- _Passage shown_:
>>>

Each outstanding share of Common Stock is, and all shares of Common Stock to be
outstanding upon completion of this offering will be, fully paid and
nonassessable.
 
PREFERRED STOCK
 
    Upon the closing of this offering, all outstanding shares of Preferred Stock
(the "Convertible Preferred") will be converted into shares of Common Stock. See
Note 9 of Notes to Financial Statements for a description of the Convertible
Preferred. The Board of Directors is authorized, subject to limitations
prescribed by Delaware law, to provide for the issuance of additional shares of
Preferred Stock in one or more series, to establish from time to time the number
of shares to be included in each such series, to fix the powers, designations,
preferences and rights of the shares of each wholly unissued series and
designate any qualifications, limitations or restrictions thereon and to
increase or decrease the number of shares of any such series (but not below the
number of shares of such series then outstanding) without any further vote or
action by the stockholders. The issuance of Preferred Stock with voting or
conversion rights could adversely affect the voting power or other rights of the
holders of Common Stock and may have the effect of delaying, deferring or
preventing a change in control of the Company. The Company has no current plan
to issue any shares of Preferred Stock.

<<<

- _Dataset records_:

>>>

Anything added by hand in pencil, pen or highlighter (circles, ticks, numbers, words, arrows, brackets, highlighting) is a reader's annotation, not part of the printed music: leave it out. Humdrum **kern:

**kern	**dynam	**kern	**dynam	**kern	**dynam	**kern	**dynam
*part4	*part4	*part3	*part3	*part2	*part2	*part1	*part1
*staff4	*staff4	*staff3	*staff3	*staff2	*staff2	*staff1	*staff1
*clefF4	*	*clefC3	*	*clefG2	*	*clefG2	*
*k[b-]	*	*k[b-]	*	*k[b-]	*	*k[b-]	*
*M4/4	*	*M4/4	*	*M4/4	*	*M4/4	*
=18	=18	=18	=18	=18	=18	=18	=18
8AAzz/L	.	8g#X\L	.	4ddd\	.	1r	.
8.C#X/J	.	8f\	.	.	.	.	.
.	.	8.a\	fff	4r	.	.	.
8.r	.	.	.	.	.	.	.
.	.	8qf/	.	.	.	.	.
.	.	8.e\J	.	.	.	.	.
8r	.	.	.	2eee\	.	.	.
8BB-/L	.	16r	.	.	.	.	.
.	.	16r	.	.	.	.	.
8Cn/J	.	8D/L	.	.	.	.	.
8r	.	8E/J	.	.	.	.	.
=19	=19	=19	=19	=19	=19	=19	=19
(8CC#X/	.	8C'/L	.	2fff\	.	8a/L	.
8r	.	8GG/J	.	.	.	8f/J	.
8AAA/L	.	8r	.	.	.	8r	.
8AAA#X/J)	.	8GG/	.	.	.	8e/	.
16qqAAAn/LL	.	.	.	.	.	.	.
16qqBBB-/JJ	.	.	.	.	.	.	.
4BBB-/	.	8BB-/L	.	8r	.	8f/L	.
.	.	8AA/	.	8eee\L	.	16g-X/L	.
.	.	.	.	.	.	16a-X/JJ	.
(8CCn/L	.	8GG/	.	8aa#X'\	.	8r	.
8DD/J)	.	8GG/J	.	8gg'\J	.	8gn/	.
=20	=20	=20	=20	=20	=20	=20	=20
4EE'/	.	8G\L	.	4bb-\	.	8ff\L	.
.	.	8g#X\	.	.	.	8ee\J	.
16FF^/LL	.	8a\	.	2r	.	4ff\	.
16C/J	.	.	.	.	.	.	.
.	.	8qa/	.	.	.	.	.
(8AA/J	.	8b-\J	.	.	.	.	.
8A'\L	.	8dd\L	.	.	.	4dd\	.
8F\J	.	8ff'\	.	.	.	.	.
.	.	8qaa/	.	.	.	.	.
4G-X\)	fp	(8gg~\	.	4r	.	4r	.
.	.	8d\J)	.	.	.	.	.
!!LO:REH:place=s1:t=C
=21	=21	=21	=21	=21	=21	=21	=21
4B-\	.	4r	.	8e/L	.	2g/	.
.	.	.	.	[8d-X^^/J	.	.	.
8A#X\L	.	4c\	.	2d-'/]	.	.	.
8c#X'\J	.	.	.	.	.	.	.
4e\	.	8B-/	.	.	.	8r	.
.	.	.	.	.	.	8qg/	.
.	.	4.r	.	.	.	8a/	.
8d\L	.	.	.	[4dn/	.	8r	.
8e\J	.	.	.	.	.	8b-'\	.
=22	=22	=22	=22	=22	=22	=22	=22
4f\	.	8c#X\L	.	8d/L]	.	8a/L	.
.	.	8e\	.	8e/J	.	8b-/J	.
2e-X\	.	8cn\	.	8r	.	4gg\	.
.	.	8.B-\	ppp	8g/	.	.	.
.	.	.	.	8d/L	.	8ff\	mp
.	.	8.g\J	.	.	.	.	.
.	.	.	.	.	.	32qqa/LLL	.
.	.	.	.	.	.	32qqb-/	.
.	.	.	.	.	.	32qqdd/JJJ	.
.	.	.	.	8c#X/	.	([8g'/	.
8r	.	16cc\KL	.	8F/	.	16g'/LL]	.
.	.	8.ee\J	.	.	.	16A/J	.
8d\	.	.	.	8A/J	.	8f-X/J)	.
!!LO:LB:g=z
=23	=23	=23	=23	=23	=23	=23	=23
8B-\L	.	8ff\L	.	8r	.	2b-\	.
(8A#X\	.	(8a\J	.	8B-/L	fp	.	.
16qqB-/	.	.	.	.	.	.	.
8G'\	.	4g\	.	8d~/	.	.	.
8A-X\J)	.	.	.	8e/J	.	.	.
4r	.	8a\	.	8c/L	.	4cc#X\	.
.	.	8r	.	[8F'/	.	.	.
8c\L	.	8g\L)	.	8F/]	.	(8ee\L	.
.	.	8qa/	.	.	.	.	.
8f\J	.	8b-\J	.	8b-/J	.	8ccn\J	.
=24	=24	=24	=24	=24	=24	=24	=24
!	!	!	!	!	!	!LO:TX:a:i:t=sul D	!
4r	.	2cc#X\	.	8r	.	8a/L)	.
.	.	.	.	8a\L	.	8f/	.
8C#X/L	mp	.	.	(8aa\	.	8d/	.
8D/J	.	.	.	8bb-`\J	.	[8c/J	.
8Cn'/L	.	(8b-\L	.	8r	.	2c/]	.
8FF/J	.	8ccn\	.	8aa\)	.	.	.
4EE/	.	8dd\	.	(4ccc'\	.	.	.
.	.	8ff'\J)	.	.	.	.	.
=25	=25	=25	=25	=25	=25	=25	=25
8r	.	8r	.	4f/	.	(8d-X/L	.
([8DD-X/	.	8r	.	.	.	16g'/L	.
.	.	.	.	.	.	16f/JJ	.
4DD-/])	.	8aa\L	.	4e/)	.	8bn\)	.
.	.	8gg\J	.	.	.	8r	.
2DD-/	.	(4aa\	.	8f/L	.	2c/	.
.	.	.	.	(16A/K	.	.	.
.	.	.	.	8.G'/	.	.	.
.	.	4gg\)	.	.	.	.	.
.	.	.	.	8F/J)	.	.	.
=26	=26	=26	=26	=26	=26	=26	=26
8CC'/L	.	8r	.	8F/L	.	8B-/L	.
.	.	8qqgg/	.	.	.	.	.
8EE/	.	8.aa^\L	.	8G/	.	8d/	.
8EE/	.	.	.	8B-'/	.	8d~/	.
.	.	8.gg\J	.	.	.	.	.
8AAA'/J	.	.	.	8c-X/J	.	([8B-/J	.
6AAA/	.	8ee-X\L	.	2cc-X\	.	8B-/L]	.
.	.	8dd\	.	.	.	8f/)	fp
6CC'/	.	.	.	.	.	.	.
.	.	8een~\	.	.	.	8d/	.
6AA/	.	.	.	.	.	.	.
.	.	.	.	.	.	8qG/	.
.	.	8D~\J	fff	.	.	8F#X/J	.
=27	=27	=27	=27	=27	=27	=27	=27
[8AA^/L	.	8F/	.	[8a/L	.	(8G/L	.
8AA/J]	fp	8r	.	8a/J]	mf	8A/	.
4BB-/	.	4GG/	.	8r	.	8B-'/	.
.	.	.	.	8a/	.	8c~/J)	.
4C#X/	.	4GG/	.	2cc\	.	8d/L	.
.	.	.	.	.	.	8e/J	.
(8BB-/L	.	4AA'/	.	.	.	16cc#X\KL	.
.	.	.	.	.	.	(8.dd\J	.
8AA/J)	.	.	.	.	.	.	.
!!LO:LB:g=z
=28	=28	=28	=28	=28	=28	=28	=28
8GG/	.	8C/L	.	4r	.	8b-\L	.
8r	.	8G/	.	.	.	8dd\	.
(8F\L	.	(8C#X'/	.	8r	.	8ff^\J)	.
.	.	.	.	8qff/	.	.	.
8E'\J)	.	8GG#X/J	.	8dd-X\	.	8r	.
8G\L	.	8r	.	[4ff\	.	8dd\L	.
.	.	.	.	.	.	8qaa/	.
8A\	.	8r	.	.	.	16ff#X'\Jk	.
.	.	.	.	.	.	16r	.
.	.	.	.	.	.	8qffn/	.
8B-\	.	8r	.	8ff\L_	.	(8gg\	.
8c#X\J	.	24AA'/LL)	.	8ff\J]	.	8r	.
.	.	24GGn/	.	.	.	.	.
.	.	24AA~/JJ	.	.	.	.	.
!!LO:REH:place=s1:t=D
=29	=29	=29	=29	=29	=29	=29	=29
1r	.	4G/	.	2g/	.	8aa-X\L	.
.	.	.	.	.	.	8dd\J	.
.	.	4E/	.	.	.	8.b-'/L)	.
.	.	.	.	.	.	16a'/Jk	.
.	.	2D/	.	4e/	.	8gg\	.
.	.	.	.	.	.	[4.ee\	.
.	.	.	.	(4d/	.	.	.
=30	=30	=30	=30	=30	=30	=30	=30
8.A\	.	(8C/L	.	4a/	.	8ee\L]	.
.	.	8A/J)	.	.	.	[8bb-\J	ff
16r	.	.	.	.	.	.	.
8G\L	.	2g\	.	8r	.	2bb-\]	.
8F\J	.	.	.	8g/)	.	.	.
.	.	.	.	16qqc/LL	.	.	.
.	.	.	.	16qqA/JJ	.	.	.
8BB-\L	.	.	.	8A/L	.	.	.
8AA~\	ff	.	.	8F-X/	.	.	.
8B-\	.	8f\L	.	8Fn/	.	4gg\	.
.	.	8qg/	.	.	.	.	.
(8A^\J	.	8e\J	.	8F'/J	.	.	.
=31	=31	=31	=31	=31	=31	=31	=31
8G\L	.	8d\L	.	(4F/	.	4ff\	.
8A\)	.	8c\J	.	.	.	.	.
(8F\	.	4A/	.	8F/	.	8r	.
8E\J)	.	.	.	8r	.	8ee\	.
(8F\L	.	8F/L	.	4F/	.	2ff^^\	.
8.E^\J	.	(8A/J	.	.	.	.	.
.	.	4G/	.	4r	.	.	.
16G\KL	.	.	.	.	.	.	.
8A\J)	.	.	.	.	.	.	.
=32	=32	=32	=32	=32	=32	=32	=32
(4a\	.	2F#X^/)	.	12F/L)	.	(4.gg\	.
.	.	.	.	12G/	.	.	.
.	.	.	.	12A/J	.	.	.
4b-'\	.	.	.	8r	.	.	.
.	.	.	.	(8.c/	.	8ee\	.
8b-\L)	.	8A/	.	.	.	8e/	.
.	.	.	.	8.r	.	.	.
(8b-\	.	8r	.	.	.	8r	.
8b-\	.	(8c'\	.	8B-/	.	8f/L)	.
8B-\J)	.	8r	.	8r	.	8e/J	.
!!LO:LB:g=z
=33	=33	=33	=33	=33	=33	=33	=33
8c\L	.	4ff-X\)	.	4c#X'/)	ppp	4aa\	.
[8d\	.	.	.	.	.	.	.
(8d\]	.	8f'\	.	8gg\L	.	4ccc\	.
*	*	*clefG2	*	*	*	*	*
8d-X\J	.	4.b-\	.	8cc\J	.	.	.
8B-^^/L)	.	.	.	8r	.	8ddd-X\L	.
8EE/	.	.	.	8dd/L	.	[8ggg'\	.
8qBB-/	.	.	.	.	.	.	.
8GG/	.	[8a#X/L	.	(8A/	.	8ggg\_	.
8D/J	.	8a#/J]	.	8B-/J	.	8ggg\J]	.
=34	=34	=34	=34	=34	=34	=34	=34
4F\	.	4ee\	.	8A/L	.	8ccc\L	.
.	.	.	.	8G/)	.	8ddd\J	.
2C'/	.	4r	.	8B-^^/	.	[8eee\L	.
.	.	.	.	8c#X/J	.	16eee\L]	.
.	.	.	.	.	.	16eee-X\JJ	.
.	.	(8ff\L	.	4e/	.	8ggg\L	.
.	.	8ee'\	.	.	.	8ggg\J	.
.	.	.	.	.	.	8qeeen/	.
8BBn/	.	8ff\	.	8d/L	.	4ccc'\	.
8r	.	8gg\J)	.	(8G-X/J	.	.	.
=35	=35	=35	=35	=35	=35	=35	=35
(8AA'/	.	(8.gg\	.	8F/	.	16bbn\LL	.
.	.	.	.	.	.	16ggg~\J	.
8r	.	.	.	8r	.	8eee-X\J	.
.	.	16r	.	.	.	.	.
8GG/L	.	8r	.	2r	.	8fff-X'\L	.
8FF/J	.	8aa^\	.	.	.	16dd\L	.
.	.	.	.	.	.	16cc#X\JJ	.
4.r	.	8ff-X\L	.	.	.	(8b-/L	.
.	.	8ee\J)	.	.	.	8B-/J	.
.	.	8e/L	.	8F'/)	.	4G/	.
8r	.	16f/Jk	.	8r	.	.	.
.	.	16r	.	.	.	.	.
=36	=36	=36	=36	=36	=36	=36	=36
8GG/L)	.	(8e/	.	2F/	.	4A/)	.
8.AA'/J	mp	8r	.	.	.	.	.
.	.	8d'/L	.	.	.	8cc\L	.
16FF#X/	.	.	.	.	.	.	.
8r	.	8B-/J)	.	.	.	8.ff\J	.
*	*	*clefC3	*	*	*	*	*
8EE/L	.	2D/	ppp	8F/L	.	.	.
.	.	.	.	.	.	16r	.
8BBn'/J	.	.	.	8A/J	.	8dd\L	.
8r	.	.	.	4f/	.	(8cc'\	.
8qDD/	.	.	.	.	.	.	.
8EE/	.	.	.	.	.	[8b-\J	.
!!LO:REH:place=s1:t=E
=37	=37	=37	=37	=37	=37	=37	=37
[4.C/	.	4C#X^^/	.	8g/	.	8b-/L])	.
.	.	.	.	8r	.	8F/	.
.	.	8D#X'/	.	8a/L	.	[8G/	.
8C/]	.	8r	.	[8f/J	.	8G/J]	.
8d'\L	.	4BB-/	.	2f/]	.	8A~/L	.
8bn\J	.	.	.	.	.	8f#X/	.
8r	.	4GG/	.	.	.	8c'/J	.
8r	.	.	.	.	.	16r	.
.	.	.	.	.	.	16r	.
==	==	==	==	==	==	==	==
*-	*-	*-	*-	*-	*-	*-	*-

<<<

- _Task requirements_:
1 > In the prospectus passage on preferred stock, what will happen to all outstanding shares of Preferred Stock upon the closing of this offering?
2 > Continue the prospectus passage on preferred stock from its last sentence.

- _Responses per task_:
1 > They will be converted into shares of Common Stock.

2 >
WARRANTS

    As of September 30, 1997, the Company had outstanding exercisable warrants
to purchase 844,353 shares of Common Stock at $4.73 per share. Warrants to
purchase 835,887 and 8,466 of such shares expire in June 2001 and August 2005,
respectively. The Company also had outstanding warrants to purchase 63,824
shares at $10.34 per share. Warrants to purchase 58,022 and 5,802 of such shares
expire in July 2001 and August 2006, respectively. In addition, warrants to
purchase 252,381 shares of Common Stock (assuming that the Subordinated Notes
and all accrued interest thereon are repayed in full with the proceeds of this
offering) at $10.91 per share expire in September 2002 and a warrant to purchase
2,659 shares of Common Stock at $10.91 per share expires in October 2002.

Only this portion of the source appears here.